This resurgence is challenging America’s AV integrators to learn more about different businesses in order to offer clients more comprehensive solutions.

Chuck Wilson, executive director of the National Systems Contractors Association, sees three clear upswings in security interests in recent years.

“Columbine started it,” Wilson says, referring to the Columbine High School shootings in April 1999. “We saw a big wave of new security in the schools. Then after 9/11 we saw a corporate wave, with tons of security stuff being done.” Now, he adds, the London incidents have re-ignited interest in security.

“Even some of our member companies who haven’t traditionally done security are now being asked about it,” he reports.

However, Tom Corzine, director of federal sales at Audio Visual Innovations, says this presents a special challenge: Just saying you can do security doesn’t mean you can.

“Generally, security firms do not have access to our technology, and integrators typically do not have security expertise,” Corzine says.

Creating a really effective security systems requires expertise that goes beyond installing digital video cameras and a control room to monitor them, Corzine says. Even the best video surveillance system is only showing users what’s happening elsewhere, not controlling or preventing events.

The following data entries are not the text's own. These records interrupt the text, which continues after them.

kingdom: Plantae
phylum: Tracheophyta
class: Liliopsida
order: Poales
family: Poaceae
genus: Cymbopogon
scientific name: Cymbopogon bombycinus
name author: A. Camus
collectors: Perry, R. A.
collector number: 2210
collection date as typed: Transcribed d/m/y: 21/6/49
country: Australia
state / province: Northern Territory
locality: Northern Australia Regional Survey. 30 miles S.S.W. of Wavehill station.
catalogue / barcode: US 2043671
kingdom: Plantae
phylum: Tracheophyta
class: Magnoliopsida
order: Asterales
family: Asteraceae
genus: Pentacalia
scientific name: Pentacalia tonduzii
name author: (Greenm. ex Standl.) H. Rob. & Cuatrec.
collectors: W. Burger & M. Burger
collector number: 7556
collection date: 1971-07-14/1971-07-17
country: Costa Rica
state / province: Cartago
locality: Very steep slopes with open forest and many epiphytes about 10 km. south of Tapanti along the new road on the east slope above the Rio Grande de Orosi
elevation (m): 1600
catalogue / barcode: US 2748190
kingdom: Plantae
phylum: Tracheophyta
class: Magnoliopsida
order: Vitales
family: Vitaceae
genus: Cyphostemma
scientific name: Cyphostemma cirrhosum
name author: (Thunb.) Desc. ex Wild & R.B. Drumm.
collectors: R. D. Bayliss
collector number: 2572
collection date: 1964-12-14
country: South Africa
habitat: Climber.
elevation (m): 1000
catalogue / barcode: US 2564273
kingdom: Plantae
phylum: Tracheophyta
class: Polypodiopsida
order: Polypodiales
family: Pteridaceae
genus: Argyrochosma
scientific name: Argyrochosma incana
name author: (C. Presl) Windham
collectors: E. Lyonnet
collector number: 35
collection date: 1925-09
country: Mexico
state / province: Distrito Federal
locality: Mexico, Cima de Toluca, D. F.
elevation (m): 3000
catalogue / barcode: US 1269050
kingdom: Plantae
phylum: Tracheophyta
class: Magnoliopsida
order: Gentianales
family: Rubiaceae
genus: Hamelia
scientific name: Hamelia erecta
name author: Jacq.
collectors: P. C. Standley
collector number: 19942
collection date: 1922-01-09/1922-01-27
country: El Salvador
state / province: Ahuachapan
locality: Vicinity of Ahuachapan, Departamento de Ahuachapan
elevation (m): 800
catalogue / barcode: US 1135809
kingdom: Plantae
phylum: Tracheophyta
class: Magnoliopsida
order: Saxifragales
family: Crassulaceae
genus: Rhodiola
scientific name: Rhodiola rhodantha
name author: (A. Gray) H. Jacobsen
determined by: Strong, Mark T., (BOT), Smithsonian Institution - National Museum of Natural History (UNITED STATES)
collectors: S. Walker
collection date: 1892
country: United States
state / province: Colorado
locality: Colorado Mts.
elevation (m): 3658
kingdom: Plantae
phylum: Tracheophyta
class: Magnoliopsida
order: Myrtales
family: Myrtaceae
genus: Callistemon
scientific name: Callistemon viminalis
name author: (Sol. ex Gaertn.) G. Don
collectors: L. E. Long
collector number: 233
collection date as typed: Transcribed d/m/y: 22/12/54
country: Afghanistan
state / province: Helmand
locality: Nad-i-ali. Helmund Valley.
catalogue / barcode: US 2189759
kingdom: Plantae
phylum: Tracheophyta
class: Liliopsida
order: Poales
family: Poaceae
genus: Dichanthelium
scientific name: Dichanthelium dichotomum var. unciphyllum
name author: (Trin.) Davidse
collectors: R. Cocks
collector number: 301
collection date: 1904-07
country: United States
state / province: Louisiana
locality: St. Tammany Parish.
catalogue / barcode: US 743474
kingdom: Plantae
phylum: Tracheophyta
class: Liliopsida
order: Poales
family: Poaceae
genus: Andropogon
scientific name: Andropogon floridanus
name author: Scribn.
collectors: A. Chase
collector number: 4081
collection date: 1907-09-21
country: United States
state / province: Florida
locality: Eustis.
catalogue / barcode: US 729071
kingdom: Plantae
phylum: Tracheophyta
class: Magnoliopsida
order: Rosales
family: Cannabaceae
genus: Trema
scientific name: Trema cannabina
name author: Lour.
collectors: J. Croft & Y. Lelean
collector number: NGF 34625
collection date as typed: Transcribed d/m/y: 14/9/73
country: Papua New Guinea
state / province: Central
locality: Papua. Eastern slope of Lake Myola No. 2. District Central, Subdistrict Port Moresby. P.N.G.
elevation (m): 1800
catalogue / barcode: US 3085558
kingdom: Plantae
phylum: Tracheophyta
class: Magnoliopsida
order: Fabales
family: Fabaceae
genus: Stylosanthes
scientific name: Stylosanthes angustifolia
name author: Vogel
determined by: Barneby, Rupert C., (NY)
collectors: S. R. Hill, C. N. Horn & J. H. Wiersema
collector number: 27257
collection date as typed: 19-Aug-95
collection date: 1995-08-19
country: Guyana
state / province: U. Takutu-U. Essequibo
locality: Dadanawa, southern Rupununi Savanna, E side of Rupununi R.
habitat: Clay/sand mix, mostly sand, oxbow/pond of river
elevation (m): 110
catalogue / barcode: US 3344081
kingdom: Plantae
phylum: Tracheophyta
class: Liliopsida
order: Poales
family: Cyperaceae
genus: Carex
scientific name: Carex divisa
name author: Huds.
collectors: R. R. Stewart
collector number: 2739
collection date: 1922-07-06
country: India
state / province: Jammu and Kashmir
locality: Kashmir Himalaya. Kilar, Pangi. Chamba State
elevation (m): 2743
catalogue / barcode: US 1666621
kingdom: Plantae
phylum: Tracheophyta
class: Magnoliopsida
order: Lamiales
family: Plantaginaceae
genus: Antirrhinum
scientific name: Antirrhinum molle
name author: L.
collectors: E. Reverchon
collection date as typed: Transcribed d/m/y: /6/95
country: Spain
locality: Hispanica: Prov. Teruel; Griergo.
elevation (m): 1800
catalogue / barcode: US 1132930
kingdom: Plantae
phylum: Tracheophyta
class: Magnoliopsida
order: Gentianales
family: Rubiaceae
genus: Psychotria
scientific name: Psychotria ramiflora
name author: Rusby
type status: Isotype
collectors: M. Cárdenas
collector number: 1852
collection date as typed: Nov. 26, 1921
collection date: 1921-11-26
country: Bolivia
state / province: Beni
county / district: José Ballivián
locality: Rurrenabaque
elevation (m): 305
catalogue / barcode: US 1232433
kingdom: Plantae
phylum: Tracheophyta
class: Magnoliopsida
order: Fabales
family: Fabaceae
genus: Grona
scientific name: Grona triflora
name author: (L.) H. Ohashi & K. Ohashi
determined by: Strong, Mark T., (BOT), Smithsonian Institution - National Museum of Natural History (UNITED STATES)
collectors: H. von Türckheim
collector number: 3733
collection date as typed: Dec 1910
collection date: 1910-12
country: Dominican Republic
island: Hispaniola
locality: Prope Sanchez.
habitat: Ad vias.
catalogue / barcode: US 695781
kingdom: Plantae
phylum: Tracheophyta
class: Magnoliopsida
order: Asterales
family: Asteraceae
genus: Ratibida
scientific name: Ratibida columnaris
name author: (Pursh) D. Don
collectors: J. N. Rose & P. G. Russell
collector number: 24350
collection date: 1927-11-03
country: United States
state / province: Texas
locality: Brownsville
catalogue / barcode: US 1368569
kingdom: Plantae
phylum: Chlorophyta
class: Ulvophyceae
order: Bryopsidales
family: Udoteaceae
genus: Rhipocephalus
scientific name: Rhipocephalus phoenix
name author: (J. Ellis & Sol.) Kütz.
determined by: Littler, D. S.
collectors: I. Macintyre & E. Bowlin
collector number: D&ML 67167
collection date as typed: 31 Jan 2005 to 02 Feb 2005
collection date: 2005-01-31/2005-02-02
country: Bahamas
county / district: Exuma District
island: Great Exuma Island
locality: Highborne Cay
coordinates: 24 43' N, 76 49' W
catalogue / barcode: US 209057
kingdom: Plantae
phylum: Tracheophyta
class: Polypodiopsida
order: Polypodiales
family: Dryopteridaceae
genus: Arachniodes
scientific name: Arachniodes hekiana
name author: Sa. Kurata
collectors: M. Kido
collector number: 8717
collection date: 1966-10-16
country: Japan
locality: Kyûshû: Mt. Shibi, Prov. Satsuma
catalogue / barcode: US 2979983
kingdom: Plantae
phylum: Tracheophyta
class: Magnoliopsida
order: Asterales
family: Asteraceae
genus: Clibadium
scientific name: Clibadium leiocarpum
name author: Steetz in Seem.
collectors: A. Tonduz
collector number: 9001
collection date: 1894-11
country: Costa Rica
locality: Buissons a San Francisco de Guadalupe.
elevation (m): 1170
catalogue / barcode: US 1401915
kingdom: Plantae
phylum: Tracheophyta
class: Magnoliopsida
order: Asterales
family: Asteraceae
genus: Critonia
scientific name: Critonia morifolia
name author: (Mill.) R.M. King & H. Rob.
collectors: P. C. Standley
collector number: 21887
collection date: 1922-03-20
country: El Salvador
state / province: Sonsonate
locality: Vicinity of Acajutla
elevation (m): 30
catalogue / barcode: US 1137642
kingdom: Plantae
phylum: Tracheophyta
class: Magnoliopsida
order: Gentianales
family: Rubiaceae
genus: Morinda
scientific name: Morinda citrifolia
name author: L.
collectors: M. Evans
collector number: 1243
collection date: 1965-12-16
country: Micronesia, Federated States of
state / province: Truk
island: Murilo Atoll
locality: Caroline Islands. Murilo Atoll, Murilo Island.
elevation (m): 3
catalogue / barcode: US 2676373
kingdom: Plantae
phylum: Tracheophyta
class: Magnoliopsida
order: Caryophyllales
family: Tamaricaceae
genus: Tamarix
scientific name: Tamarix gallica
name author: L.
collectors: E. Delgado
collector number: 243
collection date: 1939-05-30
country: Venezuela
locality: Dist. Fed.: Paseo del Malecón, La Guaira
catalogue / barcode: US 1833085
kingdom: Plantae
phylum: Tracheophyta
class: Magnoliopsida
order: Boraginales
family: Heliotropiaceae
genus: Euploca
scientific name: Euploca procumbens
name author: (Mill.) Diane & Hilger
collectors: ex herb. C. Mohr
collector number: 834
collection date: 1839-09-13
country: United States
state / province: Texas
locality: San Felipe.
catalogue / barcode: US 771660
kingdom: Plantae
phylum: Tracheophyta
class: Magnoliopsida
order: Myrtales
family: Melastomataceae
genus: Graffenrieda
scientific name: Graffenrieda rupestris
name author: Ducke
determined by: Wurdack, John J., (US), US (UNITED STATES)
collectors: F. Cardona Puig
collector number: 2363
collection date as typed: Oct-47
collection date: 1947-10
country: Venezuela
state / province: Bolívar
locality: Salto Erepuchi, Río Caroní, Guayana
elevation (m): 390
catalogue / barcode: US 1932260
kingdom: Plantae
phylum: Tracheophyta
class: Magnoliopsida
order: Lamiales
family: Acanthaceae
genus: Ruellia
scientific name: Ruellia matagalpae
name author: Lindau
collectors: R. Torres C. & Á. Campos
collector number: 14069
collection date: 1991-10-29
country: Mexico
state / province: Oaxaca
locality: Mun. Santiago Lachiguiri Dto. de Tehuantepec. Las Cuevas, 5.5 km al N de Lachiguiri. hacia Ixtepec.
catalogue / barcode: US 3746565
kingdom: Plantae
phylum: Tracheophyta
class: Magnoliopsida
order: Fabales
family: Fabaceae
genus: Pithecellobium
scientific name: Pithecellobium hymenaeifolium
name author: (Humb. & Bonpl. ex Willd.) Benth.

AV integrators who claim security expertise "may be doing their customers a disservice," Corzine says. “On the other hand, the people who do know security often don’t know AV.”

Corzine sees this as a golden opportunity for AV integrators to partner with security experts and deliver complete solutions to their customers.

Wilson says the whole AV and electronics industry is rapidly improving its ability to address these issues by developing new best practices and guidelines that help designers with everything from building siting and landscaping to asset tracking using radio frequency ID tags.

Security-minded clients, Wilson says, are becoming increasingly interested in the high-quality images and easy data handling facilitated by digital video.

“It used to be all the images were black-and-white, NTSC video on cassettes,” Wilson says. It was cumbersome to scan through all of this video, looking for specific footage, and often inefficient to keep large archives handy, but with digital video-capture techniques and storage, these roadblocks are melting away. Once video capture techniques achieved their major enhancements, the focus has moved to displays.

“Using DVRs, the high-resolution screens can now provide incredibly high-resolution images." Wilson says. "AV technology that was once used for corporate installs has started to cross over and be used for surveillance thanks to this interest in higher quality.”

One of the big appeals of digital video systems is that they dovetail with a broad interest in automating security, Corzine says. “Security in the past was a very manual operation. Now, there’s a rapid move to automate nearly every aspect of security.

This trend is going hand in hand with a change in social attitudes, Wilson says. “The balance in our society has always been more weighted toward privacy and civil liberties. Now we’re seeing a definite shift, and a sense that we can have a balance of these concerns and security.”